When clear evidence emerges that an initiative is delivering benefits, it should be a cause for celebration. This is what is being achieved with the delivery of online valuation messages from insurers to adviser’s client management systems. Statistics maintained by FTRC show these services as achieving over 150 per cent a year increase in use over the last three years.
When initially launched, 1st Software and Positive Solutions accounted for the vast majority of such valuation traffic.
Over the last 18 months, however, a far wider community of client management systems have become connected.
It would now be quicker to set out a list of those software providers which do not offer this function and I would no longer consider a package without such services as a serious option for advisers.

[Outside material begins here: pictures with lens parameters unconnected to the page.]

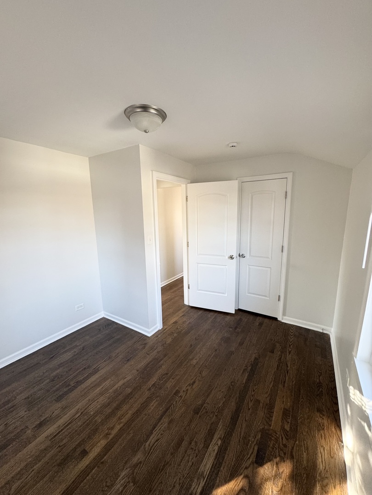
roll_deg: +0.6
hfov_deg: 85.7
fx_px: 201
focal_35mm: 14
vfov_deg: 102.1
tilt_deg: -10.7
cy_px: 248
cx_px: 186
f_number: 2.2
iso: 200
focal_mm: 2.22
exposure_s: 1/99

Dealing with a success story brings different challenges. Some software vendors have created systems so advisers can schedule valuations to take place automatically on a regular basis.
A small number of adviser firms are using this to update every client’s contract every day. This is generating message volumes far beyond levels for which systems were designed.
Presently, only a handful of advisers are using services in this way but, if replicated across the entire adviser market, the volumes could cause major IT capacity problems for insurers.
Association of British Insurers’ statistics for 2006 identify the number of in-force life and pensions policies at 80.5 million plus a further 2.6 million active members of group personal pension and stakeholder schemes.
If every adviser valued every contract every day, the industry would need the capacity to accommodate over 30 billion valuation messages a year.
Valuing all contracts once a week would reduce the problem to around 4.3 billion messages a year and monthly makes the figure marginally under a billion valuations a year.
Even if it is possible to agree that, in normal circumstances, valuations would only be updated monthly, there is still going to be a need to spread these requests across the month.
Revaluing every customer’s contracts in real time on the first of each month would inevitably cause massive problems for insurers on the given days.
Where valuations are required on a regular basis for a fixed date, the use of bulk services to deliver this information would appear more appropriate than real-time messaging.
Not all insurers have developed such capability but I suspect that the excessive use of real-time services may now give those that have not a compelling business case to do so.
To put this in context, the majority of the 83.1 million contracts currently in force would involve only a single valuation per year, admittedly on paper.
For now at least, most of those paper valuations still have to be issued in addition to whatever is provided online. The above figures are before one begins to consider how online valuations will be accommodated for the six million plus investment accounts via Investment Management Association members.
Online valuation services were designed to make it easier for advisers to get up- to-date client valuations on a regular basis.
By delivering this information directly into the adviser’s client management systems, firms are able to generate up-to-date client reports for more clients, more quickly.
Such capability is increasingly valuable as more and more advisers evolve their business model to a service-based relationship. The RDR is acting as a major catalyst in this.
Historically, the time taken to get the latest valuations, by phone or via a provider’s extranet has severely limited the number of clients for whom such regular reviews are viable. Current levels of valuation messages to client management systems are running at several million per year, each one representing a phone call saved for each party or a client receiving a higher level of service than before.
However, if the level of messages is necessary to support explodes along the lines outlined above, it is not hard to see how the benefits to advisers, providers and clients would soon be drowned out by excessive costs in maintaining such a service.
The challenges arising from the success of these developments have been the subject of intense discussion at the FTRC Adviser Forum meetings over the last couple of months.
At no point has anyone suggested any desire to cut down on the number of valuations made available to advisers where these are being used but there is concern that large numbers of messages are being obtained just in case they are needed.
It appears that limitations on service availability may be driving some firms to schedule daily valuations.
Many firms are using online messaging to their own client management systems to populate customer websites to offer clients online access to the value of their investments.
Where a life office’s valuation service might be closed when a client logs on in the middle of the night, the advisers do not want he customer to see an error message and hence are scheduling an updated valuation during normal service hours.
There is an obvious message here for providers that not having 24/7 availability of these services may be a false economy but it is also clear that, with some more elegant design by software providers, many problems might be avoided.
The most important question in this debate is what is the optimum frequency to get such valuations.
Obviously, there will be situations where market events, such as the January slump in equity markets or the departure of a key fund manger from an investment group, will create situations where large numbers of client portfolios may need to be reviewed at short notice.
In normal market conditions, I find it hard to believe it would be necessary to revalue a client’s long-term investments more than once a month.
If these are to spread evenly over the month, it would make sense if the valu- ation were set up for the anniversary date in respect of single premiums or a few days after any additional payments are received where ongoing contributions are being made.
As a result of the conversations at Adviser Forum, one major firm is already counselling its members to consider the appropriate frequency of valuations and another has committed to doing so.
I believe that all users of services have a duty to use them responsibly and the current dialogue appears to indicate that there is willingness to do this among advisers. Providers should, however, remember that ultimately, consumers themselves will expect this level of online access and persuading the general public to moderate use may be more problematic.
In just a few years, systems capable of processing vastly higher volumes may be essential. As an industry, we need to start looking at how this might be achieved.